Jenna sighed with relief. She walked to the refrigerator and took out a bottle of wine. She told herself she’d earned it. Just one glass to take the edge off. “So you just came by to warn me about the TV show? Is that it?” She filled her glass and sipped off the top. Then she added more and came back to the table.

Ian patted the corners of his mouth with a napkin. “Not the only thing. Our conversation the other day got me thinking. About Celia. About everything that’s happened.”

Jenna leaned back in her chair, the wineglass held in front of her chest. She felt wary and wanted to consider Ian from as much distance as she could. All that time without any contact, and suddenly he showed up on her doorstep, wanting to talk.

But another impulse competed with the caution. She felt light-headed, a little giddy, the sensation pushed along by the alcohol. She hadn’t felt that way since . . . since before Marty left? Since the occasional dates and short-term relationships she’d experienced over the previous ten years of being single?

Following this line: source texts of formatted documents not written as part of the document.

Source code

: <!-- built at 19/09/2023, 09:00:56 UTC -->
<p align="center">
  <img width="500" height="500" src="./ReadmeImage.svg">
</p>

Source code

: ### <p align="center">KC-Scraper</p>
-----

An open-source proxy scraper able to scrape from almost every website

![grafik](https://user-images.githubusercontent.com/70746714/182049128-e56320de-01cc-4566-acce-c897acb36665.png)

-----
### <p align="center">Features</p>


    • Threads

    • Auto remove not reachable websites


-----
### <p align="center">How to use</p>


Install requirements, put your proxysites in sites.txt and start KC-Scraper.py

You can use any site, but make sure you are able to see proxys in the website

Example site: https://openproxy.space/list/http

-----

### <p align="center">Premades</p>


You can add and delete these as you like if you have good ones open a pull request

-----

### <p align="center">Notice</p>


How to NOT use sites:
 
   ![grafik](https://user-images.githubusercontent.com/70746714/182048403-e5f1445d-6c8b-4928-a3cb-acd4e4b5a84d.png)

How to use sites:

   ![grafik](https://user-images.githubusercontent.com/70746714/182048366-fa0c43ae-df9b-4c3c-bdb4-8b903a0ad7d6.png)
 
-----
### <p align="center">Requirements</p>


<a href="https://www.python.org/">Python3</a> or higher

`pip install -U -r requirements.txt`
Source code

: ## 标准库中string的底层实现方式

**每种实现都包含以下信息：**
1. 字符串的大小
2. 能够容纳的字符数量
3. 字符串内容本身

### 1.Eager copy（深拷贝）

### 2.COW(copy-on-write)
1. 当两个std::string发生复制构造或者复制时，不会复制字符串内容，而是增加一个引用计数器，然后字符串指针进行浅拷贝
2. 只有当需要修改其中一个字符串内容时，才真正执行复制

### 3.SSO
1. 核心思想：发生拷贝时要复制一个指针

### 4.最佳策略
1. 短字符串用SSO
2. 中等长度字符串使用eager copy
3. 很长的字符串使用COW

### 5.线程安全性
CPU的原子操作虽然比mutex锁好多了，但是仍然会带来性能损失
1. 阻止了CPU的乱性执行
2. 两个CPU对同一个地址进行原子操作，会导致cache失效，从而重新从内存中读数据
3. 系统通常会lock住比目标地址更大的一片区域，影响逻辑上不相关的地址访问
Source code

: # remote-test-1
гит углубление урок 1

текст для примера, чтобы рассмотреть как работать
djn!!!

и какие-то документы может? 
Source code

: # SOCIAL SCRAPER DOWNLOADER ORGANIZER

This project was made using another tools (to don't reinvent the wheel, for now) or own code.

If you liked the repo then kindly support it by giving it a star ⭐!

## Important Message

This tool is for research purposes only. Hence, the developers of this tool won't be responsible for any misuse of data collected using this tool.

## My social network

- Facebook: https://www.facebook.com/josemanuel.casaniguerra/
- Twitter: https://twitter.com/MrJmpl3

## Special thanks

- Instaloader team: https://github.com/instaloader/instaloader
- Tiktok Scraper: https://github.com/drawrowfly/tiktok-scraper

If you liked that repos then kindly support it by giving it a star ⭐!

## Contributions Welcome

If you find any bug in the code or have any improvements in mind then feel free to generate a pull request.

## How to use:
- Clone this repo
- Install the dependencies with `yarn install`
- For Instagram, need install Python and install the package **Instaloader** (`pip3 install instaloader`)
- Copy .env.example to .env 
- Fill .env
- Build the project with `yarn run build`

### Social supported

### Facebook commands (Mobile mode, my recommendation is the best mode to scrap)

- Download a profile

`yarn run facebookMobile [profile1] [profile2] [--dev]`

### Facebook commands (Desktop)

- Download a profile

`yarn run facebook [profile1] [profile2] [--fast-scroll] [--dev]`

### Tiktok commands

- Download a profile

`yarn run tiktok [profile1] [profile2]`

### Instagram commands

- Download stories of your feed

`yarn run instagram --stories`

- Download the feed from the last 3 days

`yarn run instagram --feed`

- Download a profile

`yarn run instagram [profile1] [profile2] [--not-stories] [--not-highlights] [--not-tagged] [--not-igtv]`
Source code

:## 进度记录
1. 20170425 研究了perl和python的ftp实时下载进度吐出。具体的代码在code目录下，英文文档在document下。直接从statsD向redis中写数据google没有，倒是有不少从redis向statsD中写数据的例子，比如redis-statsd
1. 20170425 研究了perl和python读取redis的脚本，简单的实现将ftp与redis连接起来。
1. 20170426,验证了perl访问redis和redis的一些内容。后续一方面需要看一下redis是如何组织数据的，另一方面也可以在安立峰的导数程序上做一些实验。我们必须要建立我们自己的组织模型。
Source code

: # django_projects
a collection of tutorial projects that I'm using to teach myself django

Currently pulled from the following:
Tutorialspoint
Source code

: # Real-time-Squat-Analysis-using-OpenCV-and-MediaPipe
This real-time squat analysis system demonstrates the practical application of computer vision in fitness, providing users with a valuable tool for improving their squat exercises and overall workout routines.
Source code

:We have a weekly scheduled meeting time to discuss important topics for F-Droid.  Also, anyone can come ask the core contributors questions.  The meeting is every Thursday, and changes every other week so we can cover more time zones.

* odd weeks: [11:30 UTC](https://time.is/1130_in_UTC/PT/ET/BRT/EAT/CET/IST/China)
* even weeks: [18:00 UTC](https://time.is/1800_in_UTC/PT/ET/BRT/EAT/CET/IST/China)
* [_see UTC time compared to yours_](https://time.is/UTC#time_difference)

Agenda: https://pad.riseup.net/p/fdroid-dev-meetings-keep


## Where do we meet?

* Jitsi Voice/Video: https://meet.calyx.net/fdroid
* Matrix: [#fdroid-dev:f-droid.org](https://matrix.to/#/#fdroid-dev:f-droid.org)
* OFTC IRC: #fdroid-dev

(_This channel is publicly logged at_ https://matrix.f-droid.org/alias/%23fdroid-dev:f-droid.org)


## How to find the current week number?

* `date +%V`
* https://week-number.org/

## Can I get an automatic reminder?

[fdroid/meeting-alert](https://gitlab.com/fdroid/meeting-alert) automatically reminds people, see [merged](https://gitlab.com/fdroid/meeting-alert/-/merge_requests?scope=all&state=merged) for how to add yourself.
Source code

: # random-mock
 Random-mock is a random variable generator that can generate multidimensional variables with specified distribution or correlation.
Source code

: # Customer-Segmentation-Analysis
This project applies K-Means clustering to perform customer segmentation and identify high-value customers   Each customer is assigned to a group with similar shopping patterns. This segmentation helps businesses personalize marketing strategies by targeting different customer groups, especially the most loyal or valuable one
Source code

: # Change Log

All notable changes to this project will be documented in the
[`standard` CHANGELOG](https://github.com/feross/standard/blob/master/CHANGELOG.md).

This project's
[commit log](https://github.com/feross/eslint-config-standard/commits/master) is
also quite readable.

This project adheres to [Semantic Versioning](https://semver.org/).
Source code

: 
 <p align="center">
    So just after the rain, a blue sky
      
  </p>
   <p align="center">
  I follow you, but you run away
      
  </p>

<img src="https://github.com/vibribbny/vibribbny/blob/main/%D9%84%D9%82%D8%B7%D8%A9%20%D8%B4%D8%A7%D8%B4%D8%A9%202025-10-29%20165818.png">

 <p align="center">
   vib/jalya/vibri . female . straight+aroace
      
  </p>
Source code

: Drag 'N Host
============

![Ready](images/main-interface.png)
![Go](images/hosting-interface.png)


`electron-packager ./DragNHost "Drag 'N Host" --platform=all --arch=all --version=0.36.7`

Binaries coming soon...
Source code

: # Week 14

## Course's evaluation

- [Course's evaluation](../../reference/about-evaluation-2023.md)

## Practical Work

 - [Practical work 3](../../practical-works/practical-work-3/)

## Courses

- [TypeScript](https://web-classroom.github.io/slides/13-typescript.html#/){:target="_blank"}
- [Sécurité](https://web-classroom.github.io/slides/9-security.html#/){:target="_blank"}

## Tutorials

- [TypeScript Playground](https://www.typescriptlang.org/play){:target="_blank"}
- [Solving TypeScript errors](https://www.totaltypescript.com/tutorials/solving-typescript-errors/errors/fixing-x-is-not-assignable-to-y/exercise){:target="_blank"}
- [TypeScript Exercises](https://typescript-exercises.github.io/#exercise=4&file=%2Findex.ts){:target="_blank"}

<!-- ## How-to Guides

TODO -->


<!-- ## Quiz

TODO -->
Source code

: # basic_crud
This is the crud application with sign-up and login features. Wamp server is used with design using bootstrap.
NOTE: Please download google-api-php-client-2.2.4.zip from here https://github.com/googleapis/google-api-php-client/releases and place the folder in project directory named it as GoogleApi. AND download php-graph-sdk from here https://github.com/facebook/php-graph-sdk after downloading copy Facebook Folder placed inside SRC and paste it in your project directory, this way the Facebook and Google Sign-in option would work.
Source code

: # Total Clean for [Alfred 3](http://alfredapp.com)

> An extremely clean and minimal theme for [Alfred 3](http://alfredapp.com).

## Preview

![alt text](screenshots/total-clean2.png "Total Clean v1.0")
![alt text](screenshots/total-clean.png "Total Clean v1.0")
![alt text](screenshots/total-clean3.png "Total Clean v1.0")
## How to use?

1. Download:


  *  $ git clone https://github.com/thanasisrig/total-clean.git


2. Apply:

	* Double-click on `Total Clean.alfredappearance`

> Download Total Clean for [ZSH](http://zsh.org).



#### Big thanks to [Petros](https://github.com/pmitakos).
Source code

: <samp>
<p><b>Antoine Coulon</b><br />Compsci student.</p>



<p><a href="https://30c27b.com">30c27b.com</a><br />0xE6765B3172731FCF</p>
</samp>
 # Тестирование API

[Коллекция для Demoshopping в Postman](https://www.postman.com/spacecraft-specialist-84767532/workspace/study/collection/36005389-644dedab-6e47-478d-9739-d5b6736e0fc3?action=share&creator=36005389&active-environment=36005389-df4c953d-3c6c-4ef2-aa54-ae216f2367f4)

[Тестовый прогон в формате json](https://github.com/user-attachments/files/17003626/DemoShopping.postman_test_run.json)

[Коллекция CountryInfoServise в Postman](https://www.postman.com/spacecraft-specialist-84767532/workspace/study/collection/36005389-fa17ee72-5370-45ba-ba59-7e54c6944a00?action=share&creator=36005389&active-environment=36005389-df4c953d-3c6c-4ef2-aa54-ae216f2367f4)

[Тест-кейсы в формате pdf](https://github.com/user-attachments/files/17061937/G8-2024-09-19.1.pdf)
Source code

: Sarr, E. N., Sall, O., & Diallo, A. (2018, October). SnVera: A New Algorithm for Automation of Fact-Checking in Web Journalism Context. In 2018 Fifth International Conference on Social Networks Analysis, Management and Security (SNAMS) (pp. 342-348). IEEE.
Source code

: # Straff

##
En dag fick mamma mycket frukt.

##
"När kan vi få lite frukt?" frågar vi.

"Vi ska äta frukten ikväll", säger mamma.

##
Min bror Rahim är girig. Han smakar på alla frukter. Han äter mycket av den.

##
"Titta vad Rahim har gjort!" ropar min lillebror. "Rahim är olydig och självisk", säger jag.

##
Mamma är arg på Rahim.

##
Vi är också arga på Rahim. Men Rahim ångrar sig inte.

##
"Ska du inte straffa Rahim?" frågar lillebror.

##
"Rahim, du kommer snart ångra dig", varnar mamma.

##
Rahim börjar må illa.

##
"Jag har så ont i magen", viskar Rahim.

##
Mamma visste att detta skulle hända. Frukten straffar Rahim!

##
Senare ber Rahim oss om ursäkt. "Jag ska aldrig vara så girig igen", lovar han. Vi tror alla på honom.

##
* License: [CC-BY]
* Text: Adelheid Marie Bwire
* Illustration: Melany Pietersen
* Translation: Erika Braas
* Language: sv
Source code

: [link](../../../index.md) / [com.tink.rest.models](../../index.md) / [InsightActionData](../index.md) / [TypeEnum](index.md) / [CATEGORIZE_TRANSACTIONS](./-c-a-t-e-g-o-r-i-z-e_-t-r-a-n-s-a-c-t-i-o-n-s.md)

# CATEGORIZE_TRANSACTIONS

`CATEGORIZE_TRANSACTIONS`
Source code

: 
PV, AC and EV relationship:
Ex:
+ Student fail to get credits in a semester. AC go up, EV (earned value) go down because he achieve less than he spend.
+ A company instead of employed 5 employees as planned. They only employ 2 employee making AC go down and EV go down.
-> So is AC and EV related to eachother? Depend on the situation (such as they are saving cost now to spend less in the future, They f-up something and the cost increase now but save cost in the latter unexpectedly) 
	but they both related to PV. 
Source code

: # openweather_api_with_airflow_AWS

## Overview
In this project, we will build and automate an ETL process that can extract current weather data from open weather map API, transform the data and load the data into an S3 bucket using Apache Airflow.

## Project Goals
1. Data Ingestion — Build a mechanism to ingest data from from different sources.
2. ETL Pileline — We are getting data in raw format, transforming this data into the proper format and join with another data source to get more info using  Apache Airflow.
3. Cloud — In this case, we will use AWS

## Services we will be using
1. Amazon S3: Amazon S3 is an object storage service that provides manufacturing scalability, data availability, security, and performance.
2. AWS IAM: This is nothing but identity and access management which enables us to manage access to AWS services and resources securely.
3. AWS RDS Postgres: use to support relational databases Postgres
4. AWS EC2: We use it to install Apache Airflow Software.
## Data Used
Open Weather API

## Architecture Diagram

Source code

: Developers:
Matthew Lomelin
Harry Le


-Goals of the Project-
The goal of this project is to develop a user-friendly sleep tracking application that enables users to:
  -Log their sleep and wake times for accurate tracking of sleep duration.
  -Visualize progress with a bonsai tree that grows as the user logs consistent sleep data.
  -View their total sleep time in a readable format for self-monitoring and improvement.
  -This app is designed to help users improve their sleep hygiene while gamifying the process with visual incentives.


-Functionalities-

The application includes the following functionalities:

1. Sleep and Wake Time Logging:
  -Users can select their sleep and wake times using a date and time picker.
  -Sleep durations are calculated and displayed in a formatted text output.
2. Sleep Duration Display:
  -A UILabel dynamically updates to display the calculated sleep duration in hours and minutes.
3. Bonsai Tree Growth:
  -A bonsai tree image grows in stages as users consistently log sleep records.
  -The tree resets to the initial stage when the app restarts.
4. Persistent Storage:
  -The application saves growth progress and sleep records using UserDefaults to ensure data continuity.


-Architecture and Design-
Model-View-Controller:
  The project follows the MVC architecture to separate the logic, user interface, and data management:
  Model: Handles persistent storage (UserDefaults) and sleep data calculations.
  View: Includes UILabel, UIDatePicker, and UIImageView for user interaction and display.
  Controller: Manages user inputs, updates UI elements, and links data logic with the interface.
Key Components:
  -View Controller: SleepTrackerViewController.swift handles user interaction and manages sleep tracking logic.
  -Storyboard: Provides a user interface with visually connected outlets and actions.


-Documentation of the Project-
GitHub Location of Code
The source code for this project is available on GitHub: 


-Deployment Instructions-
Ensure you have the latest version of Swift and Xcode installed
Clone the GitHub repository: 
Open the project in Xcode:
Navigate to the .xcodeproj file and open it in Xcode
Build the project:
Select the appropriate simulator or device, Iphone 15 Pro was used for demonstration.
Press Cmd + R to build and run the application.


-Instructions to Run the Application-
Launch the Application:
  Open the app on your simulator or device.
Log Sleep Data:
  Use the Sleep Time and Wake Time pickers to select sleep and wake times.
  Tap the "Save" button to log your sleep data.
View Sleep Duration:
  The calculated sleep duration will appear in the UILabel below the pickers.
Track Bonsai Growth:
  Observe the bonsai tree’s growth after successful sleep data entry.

Since that time in high school when Ian walked her home, those fleeting moments she held his undivided attention before Celia moved in?

“And what were you thinking?” Jenna asked, acutely aware that none of it would be happening, she wouldn’t be enjoying the time alone with Ian if Celia hadn’t disappeared.

“Celia kept secrets,” Ian said. He rested his hand on the beer bottle but didn’t drink any more. He wore concentration on his face, his brow slightly furrowed, his eyes staring at a fixed point somewhere just above the table. “We know that now. I’ve known it for a while, I guess. Maybe the two of you shared more over the years. Maybe you were closer than she and I.”

“I was clearly in the dark about some things as well,” Jenna said. “I think Celia liked to remind those closest to her that she didn’t need us as much as we needed her.”

“Maybe that’s it,” he said, although he didn’t sound convinced. He used his index finger to pick at the label on the beer. It made a small ticking noise beneath their conversation. Tick. Tick. Tick. “I’m sure you’ve seen or heard the rumors about Celia. The stuff people say on the Internet or sometimes even right in the papers.”

“I’ve made the mistake of getting on those sites,” Jenna said.

“People think they’ve seen her other places. Other cities and states, like she ran away and started a new life.”

Jenna’s heart beat even faster. And she felt a cold chill on the back of her neck as if a draft were blowing through the house. “You don’t believe any of that, do you?”

“The police know about something. For some reason, it hasn’t leaked out to the media, but maybe it will. I guess nothing’s really private anymore, is it?”

“What are you talking about?”

Tick. Tick. Tick. Then he stopped and wiped his fingertip on a napkin.

“We kept cash in the house,” he said. “Not a lot. A few hundred dollars, maybe a thousand at the most. Just emergency money, if there was a sudden crisis.”